**Task prompt**: Only the records, exactly as written, belong in the answer; pictures do not.
-- -- --
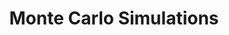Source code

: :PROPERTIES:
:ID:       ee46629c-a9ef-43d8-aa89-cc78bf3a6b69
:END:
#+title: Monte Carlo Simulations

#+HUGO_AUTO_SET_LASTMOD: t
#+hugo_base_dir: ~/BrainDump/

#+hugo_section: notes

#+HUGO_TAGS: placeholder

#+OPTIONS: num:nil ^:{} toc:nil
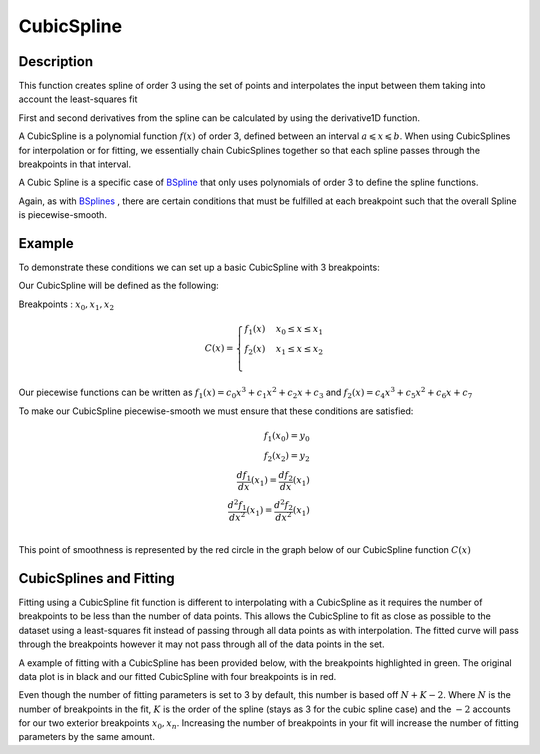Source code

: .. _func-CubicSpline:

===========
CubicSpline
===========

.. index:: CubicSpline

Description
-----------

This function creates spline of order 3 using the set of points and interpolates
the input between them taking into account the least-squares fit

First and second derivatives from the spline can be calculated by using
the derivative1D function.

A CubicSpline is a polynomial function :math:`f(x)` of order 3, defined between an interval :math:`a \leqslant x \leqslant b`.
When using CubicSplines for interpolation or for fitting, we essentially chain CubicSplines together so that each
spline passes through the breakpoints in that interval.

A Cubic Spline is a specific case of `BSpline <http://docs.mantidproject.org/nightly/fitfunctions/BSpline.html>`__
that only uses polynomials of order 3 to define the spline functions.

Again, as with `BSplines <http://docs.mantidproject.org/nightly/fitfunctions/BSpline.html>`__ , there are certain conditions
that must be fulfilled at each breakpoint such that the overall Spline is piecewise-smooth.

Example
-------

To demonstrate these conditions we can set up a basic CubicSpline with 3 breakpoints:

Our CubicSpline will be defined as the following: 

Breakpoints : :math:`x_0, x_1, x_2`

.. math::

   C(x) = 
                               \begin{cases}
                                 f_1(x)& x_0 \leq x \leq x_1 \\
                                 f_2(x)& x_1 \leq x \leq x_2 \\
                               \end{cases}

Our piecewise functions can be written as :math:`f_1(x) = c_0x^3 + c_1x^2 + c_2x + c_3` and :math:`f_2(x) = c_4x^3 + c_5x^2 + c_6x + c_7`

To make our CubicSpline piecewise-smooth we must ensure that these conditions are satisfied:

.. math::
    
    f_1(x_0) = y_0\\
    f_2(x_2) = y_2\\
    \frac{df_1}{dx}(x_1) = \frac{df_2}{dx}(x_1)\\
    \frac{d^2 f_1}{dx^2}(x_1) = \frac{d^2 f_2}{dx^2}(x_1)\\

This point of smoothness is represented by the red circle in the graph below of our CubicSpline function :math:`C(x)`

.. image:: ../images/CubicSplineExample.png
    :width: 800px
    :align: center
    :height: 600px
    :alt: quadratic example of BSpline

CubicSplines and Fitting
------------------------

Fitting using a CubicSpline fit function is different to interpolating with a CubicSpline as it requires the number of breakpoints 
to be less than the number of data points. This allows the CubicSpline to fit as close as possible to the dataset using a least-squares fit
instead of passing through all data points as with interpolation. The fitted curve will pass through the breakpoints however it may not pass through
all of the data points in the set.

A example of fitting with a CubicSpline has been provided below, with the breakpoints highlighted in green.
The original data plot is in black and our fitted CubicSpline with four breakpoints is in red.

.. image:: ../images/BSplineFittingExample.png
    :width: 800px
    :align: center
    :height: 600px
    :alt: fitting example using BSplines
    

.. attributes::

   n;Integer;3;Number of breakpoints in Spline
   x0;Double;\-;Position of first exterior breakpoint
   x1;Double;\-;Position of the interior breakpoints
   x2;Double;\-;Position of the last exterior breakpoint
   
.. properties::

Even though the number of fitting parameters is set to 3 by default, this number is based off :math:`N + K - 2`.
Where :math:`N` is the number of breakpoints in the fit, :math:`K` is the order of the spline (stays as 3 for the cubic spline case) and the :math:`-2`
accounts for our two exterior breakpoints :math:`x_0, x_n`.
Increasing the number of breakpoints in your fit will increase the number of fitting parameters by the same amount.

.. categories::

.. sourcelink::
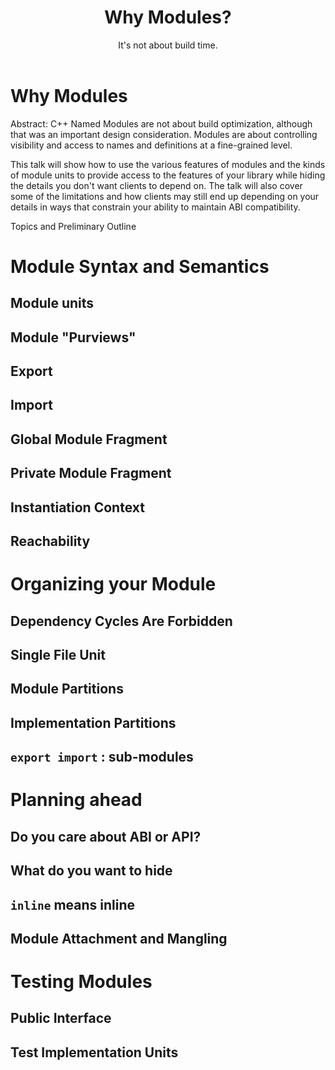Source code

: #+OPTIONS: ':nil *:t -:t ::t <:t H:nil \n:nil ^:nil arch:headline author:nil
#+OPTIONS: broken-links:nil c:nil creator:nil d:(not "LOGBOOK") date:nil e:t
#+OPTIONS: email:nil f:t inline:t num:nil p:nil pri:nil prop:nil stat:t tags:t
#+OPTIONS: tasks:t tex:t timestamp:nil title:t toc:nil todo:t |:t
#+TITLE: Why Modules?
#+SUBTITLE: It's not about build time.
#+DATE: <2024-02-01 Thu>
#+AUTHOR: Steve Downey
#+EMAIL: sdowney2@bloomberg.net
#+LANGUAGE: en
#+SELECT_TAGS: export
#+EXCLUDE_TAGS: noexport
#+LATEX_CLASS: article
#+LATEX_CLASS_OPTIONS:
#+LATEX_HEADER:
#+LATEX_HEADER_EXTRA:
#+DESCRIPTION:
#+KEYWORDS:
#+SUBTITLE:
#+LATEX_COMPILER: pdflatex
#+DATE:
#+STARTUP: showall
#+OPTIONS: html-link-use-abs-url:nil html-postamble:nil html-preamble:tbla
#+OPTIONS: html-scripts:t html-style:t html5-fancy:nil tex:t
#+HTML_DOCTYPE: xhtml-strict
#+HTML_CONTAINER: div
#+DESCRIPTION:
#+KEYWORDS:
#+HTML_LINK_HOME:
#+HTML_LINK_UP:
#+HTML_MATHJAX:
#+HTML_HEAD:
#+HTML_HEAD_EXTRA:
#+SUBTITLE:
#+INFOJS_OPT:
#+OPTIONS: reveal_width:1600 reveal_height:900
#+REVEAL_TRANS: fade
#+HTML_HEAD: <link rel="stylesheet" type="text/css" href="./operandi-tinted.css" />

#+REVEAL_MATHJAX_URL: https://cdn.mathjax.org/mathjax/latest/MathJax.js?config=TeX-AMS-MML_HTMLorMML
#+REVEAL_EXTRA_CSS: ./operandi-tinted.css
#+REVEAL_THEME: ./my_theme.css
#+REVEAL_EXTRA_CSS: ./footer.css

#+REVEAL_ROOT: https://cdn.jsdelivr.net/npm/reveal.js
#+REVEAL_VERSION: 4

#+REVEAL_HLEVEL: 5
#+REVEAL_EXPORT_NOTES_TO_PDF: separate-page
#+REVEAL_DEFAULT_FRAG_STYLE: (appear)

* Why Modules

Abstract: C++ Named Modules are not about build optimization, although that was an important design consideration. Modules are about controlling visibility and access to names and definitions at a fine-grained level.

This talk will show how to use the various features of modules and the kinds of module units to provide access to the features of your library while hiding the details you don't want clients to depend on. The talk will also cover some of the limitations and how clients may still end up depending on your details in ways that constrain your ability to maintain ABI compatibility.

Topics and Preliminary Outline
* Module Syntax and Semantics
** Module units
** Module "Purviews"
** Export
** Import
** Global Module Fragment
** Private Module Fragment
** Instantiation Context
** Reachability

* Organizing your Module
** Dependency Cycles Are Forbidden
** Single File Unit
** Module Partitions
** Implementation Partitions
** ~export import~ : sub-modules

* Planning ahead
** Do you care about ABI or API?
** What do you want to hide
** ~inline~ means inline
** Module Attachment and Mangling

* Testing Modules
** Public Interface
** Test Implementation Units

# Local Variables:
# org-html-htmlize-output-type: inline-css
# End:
-- -- --
**Response to the task**:
Source code

: :PROPERTIES:
:ID:       ee46629c-a9ef-43d8-aa89-cc78bf3a6b69
:END:
#+title: Monte Carlo Simulations

#+HUGO_AUTO_SET_LASTMOD: t
#+hugo_base_dir: ~/BrainDump/

#+hugo_section: notes

#+HUGO_TAGS: placeholder

#+OPTIONS: num:nil ^:{} toc:nil
Source code

: .. _func-CubicSpline:

===========
CubicSpline
===========

.. index:: CubicSpline

Description
-----------

This function creates spline of order 3 using the set of points and interpolates
the input between them taking into account the least-squares fit

First and second derivatives from the spline can be calculated by using
the derivative1D function.

A CubicSpline is a polynomial function :math:`f(x)` of order 3, defined between an interval :math:`a \leqslant x \leqslant b`.
When using CubicSplines for interpolation or for fitting, we essentially chain CubicSplines together so that each
spline passes through the breakpoints in that interval.

A Cubic Spline is a specific case of `BSpline <http://docs.mantidproject.org/nightly/fitfunctions/BSpline.html>`__
that only uses polynomials of order 3 to define the spline functions.

Again, as with `BSplines <http://docs.mantidproject.org/nightly/fitfunctions/BSpline.html>`__ , there are certain conditions
that must be fulfilled at each breakpoint such that the overall Spline is piecewise-smooth.

Example
-------

To demonstrate these conditions we can set up a basic CubicSpline with 3 breakpoints:

Our CubicSpline will be defined as the following: 

Breakpoints : :math:`x_0, x_1, x_2`

.. math::

   C(x) = 
                               \begin{cases}
                                 f_1(x)& x_0 \leq x \leq x_1 \\
                                 f_2(x)& x_1 \leq x \leq x_2 \\
                               \end{cases}

Our piecewise functions can be written as :math:`f_1(x) = c_0x^3 + c_1x^2 + c_2x + c_3` and :math:`f_2(x) = c_4x^3 + c_5x^2 + c_6x + c_7`

To make our CubicSpline piecewise-smooth we must ensure that these conditions are satisfied:

.. math::
    
    f_1(x_0) = y_0\\
    f_2(x_2) = y_2\\
    \frac{df_1}{dx}(x_1) = \frac{df_2}{dx}(x_1)\\
    \frac{d^2 f_1}{dx^2}(x_1) = \frac{d^2 f_2}{dx^2}(x_1)\\

This point of smoothness is represented by the red circle in the graph below of our CubicSpline function :math:`C(x)`

.. image:: ../images/CubicSplineExample.png
    :width: 800px
    :align: center
    :height: 600px
    :alt: quadratic example of BSpline

CubicSplines and Fitting
------------------------

Fitting using a CubicSpline fit function is different to interpolating with a CubicSpline as it requires the number of breakpoints 
to be less than the number of data points. This allows the CubicSpline to fit as close as possible to the dataset using a least-squares fit
instead of passing through all data points as with interpolation. The fitted curve will pass through the breakpoints however it may not pass through
all of the data points in the set.

A example of fitting with a CubicSpline has been provided below, with the breakpoints highlighted in green.
The original data plot is in black and our fitted CubicSpline with four breakpoints is in red.

.. image:: ../images/BSplineFittingExample.png
    :width: 800px
    :align: center
    :height: 600px
    :alt: fitting example using BSplines
    

.. attributes::

   n;Integer;3;Number of breakpoints in Spline
   x0;Double;\-;Position of first exterior breakpoint
   x1;Double;\-;Position of the interior breakpoints
   x2;Double;\-;Position of the last exterior breakpoint
   
.. properties::

Even though the number of fitting parameters is set to 3 by default, this number is based off :math:`N + K - 2`.
Where :math:`N` is the number of breakpoints in the fit, :math:`K` is the order of the spline (stays as 3 for the cubic spline case) and the :math:`-2`
accounts for our two exterior breakpoints :math:`x_0, x_n`.
Increasing the number of breakpoints in your fit will increase the number of fitting parameters by the same amount.

.. categories::

.. sourcelink::
Source code

: #+OPTIONS: ':nil *:t -:t ::t <:t H:nil \n:nil ^:nil arch:headline author:nil
#+OPTIONS: broken-links:nil c:nil creator:nil d:(not "LOGBOOK") date:nil e:t
#+OPTIONS: email:nil f:t inline:t num:nil p:nil pri:nil prop:nil stat:t tags:t
#+OPTIONS: tasks:t tex:t timestamp:nil title:t toc:nil todo:t |:t
#+TITLE: Why Modules?
#+SUBTITLE: It's not about build time.
#+DATE: <2024-02-01 Thu>
#+AUTHOR: Steve Downey
#+EMAIL: sdowney2@bloomberg.net
#+LANGUAGE: en
#+SELECT_TAGS: export
#+EXCLUDE_TAGS: noexport
#+LATEX_CLASS: article
#+LATEX_CLASS_OPTIONS:
#+LATEX_HEADER:
#+LATEX_HEADER_EXTRA:
#+DESCRIPTION:
#+KEYWORDS:
#+SUBTITLE:
#+LATEX_COMPILER: pdflatex
#+DATE:
#+STARTUP: showall
#+OPTIONS: html-link-use-abs-url:nil html-postamble:nil html-preamble:tbla
#+OPTIONS: html-scripts:t html-style:t html5-fancy:nil tex:t
#+HTML_DOCTYPE: xhtml-strict
#+HTML_CONTAINER: div
#+DESCRIPTION:
#+KEYWORDS:
#+HTML_LINK_HOME:
#+HTML_LINK_UP:
#+HTML_MATHJAX:
#+HTML_HEAD:
#+HTML_HEAD_EXTRA:
#+SUBTITLE:
#+INFOJS_OPT:
#+OPTIONS: reveal_width:1600 reveal_height:900
#+REVEAL_TRANS: fade
#+HTML_HEAD: <link rel="stylesheet" type="text/css" href="./operandi-tinted.css" />

#+REVEAL_MATHJAX_URL: https://cdn.mathjax.org/mathjax/latest/MathJax.js?config=TeX-AMS-MML_HTMLorMML
#+REVEAL_EXTRA_CSS: ./operandi-tinted.css
#+REVEAL_THEME: ./my_theme.css
#+REVEAL_EXTRA_CSS: ./footer.css

#+REVEAL_ROOT: https://cdn.jsdelivr.net/npm/reveal.js
#+REVEAL_VERSION: 4

#+REVEAL_HLEVEL: 5
#+REVEAL_EXPORT_NOTES_TO_PDF: separate-page
#+REVEAL_DEFAULT_FRAG_STYLE: (appear)

* Why Modules

Abstract: C++ Named Modules are not about build optimization, although that was an important design consideration. Modules are about controlling visibility and access to names and definitions at a fine-grained level.

This talk will show how to use the various features of modules and the kinds of module units to provide access to the features of your library while hiding the details you don't want clients to depend on. The talk will also cover some of the limitations and how clients may still end up depending on your details in ways that constrain your ability to maintain ABI compatibility.

Topics and Preliminary Outline
* Module Syntax and Semantics
** Module units
** Module "Purviews"
** Export
** Import
** Global Module Fragment
** Private Module Fragment
** Instantiation Context
** Reachability

* Organizing your Module
** Dependency Cycles Are Forbidden
** Single File Unit
** Module Partitions
** Implementation Partitions
** ~export import~ : sub-modules

* Planning ahead
** Do you care about ABI or API?
** What do you want to hide
** ~inline~ means inline
** Module Attachment and Mangling

* Testing Modules
** Public Interface
** Test Implementation Units

# Local Variables:
# org-html-htmlize-output-type: inline-css
# End:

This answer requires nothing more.